▶ [Document text]
○ ○ ○ ○ ○
How to Deploy and Run an LLM Designed with the 'NVIDIA NeMo Framework' and 'NVIDIA Megatron'

Hi folks!

I want to deploy this LLM(Link) on a GPU-enabled Azure virtual machine. I created a GPU VM with an NVIDIA A100 GPU and selected the NVIDIA GPU-Optimized VMI(Link) as my OS image.

The model on Hugging Face has two versions, ‘base’ and ‘large’. I want to deploy the large version. The Hugging Face README contains a section, ‘Usage for Large Model Version,’ which refers to the ‘megatron_t5_seq2seq_eval.py’ and ‘megatron_t5_seq2seq_finetune.py’ scripts hosted on the NeMo GitHub repository.

My question is, since I used ‘NVIDIA GPU-Optimized VMI’ as my OS image, which includes multiple components from NVIDIA, what specific components and configurations are necessary to prepare the environment for this LLM? As the model lacks detailed instructions, I am unsure how to prepare the prerequisites.
○ ○ ○ ○ ○
▶ [Data records]
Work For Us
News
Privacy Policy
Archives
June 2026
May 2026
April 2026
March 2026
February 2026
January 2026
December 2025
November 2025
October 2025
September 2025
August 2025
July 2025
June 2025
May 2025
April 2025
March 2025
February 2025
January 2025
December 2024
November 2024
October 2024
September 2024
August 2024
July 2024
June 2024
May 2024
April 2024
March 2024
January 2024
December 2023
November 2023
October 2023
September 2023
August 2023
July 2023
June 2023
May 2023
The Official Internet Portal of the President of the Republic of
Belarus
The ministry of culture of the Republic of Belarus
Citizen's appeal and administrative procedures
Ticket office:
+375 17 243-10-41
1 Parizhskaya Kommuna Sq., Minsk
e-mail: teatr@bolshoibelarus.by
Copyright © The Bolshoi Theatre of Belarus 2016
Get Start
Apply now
○ ○ ○ ○ ○
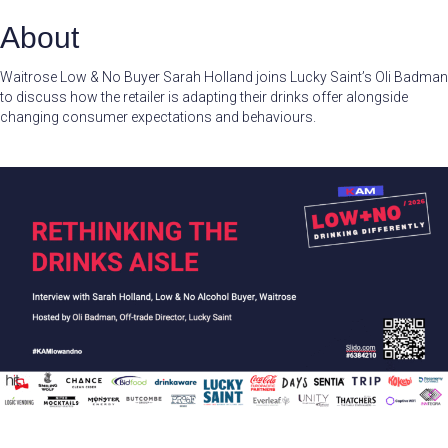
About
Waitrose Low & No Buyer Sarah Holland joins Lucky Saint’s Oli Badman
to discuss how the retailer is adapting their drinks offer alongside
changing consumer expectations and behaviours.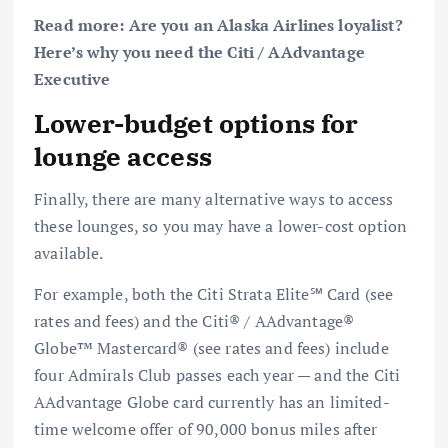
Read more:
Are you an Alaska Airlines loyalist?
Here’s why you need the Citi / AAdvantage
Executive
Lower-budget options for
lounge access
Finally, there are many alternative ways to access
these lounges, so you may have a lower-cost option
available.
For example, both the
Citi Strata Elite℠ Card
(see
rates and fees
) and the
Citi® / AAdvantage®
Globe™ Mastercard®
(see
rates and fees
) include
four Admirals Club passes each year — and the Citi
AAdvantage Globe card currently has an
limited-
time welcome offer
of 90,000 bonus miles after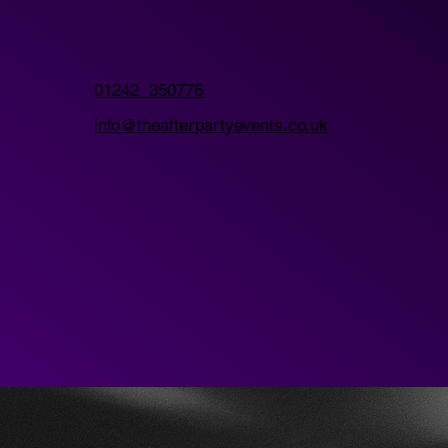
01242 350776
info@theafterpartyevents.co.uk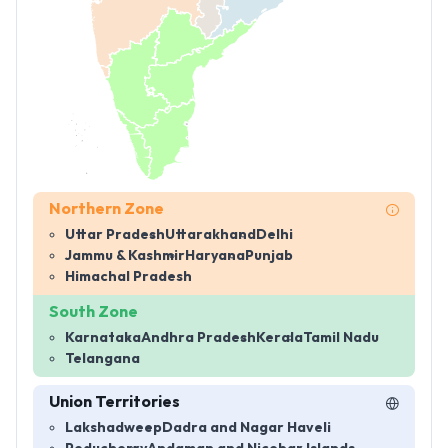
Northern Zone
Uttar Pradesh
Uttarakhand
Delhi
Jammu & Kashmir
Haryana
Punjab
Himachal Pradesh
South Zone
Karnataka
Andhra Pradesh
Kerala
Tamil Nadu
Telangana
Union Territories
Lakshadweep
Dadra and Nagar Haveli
○ ○ ○ ○ ○
▶ [Problems and tasks]
**A.** Repeat the forum post from "How to Deploy" up to and including "prepare the prerequisites.".
**B.** In the forum post, which GPU does the poster's Azure virtual machine have?
Rely only on the forum post, not on the lines.

▶ [Responses to the tasks]
**A.**
How to Deploy and Run an LLM Designed with the 'NVIDIA NeMo Framework' and 'NVIDIA Megatron'

Hi folks!

I want to deploy this LLM(Link) on a GPU-enabled Azure virtual machine. I created a GPU VM with an NVIDIA A100 GPU and selected the NVIDIA GPU-Optimized VMI(Link) as my OS image.

The model on Hugging Face has two versions, ‘base’ and ‘large’. I want to deploy the large version. The Hugging Face README contains a section, ‘Usage for Large Model Version,’ which refers to the ‘megatron_t5_seq2seq_eval.py’ and ‘megatron_t5_seq2seq_finetune.py’ scripts hosted on the NeMo GitHub repository.

My question is, since I used ‘NVIDIA GPU-Optimized VMI’ as my OS image, which includes multiple components from NVIDIA, what specific components and configurations are necessary to prepare the environment for this LLM? As the model lacks detailed instructions, I am unsure how to prepare the prerequisites.

**B.** An NVIDIA A100 GPU.